As the radar moves, a pulse is transmitted at each position; the return echoes pass through the receiver and are recorded in an “echo store.” Because the radar is moving relative to the ground, the returned echoes are Doppler-shifted (negatively as the radar approaches a target; positively as it moves away). Comparing the Doppler-shifted frequencies to a reference frequency allows many returned signals to be “focused” on a single point, effectively increasing the length of the antenna that is imaging that particular point. This focusing operation, commonly known as SAR processing, is now done digitally on powerful computer systems. SAR processing must correctly match the variation in Doppler frequency for each point in the image, however, and this requires very precise knowledge of the relative motion between the platform and the imaged objects (which is the cause of the Doppler variation in the first place).

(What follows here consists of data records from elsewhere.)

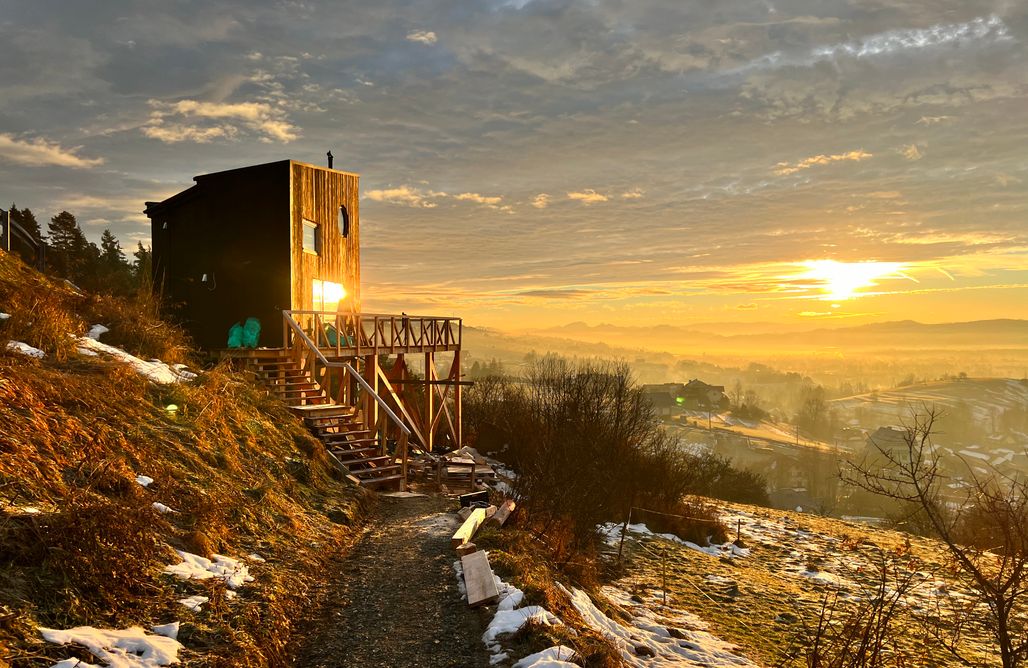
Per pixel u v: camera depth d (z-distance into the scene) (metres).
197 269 20.45
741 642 10.95
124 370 10.72
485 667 6.10
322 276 21.19
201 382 13.09
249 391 14.14
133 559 6.02
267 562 7.95
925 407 6.73
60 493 6.62
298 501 10.84
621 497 18.20
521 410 25.67
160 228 21.39
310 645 6.52
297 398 16.53
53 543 5.55
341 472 13.80
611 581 13.35
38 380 8.51
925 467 6.62
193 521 7.73
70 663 4.50
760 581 15.31
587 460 17.77
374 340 20.69
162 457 8.91
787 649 10.79
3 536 5.33
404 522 11.67
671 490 20.95
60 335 11.45
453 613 7.39
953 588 14.43
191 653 5.35
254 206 19.62
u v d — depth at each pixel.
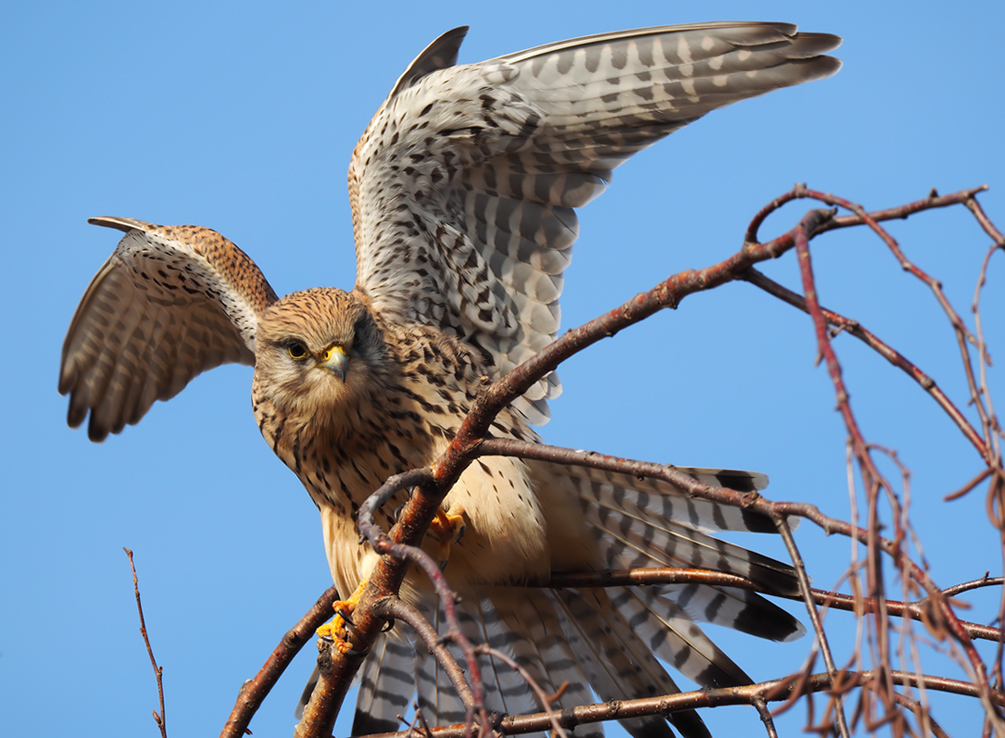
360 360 10.73
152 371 14.00
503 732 8.09
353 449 10.87
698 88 10.27
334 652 8.47
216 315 13.43
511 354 11.77
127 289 13.44
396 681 11.37
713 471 9.67
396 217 11.56
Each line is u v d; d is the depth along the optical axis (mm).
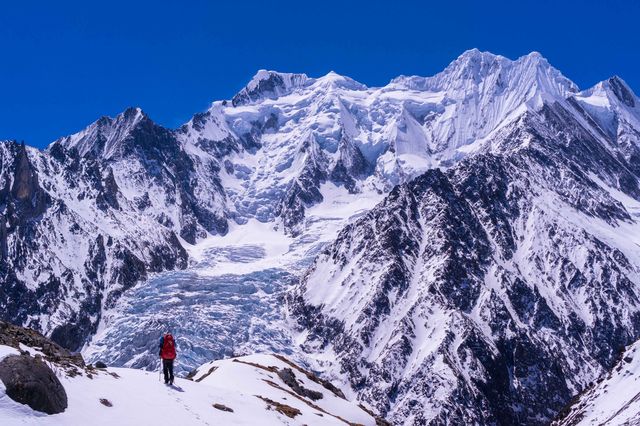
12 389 41594
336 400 107500
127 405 49250
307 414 70625
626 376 162375
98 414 45875
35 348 52156
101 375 54000
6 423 39750
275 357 116750
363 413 106375
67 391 46625
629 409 142250
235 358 113500
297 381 106500
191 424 50281
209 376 94438
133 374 59500
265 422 58281
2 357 42781
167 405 52281
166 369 58812
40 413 42156
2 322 54312
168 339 59188
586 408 162375
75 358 55656
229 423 54000
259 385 88875
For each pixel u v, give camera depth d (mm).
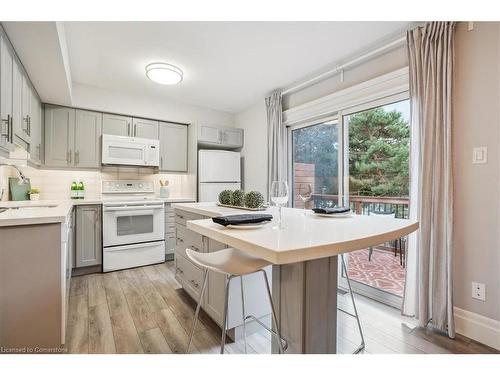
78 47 2451
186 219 2422
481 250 1770
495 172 1709
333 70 2785
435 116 1919
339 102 2822
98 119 3477
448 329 1831
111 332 1879
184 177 4363
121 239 3307
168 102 3986
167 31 2213
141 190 3961
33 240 1568
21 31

Radar energy is transmitted in the form of sequential pulses, at different time instances in the flight path of the vehicle. The pulses interact with the terrain (and any object on the terrain) and a portion of the pulse energy is reflected back towards the platform and recorded by a detector. Returns from different objects arrive at different times at the detector. These time differences provide information on range, which is then used to create a final radar image.
Typically, the transmitted pulses in a SAR system are sinusoidal in nature. The detector records the reflected sinusoids by recording a complex number, whose phase component is directly related to the time-of-flight, or range, and its magnitude component is proportional to the reflected energy. Thus, data captured in a SAR system is complex in nature, with properties that are unique with respect to data captured in systems from other imaging modalities.
FIG. 1 is an exemplary SAR image capture system according to the prior art. In block 10, a pulse generator generates chirps to be emitted from the SAR antenna. Before the chirps are emitted by a transmitter in block 12, however, they are frequency modulated in block 11. A receiver receives chirp echoes (i.e., reflections of the frequency modulated chirps from objects in the area being imaged), and block 13 subsequently performs SAR phase history data preprocessing. The data is then digitized in block 14. Block 15 may then reconstruct the two-dimensional SAR phase history data by performing such steps as pulse compression, Doppler shift corrections, and the like. A two-dimensional (2D) SAR image may then be obtained in block 16 by taking the inverse Fourier transform of the reconstructed phase history data.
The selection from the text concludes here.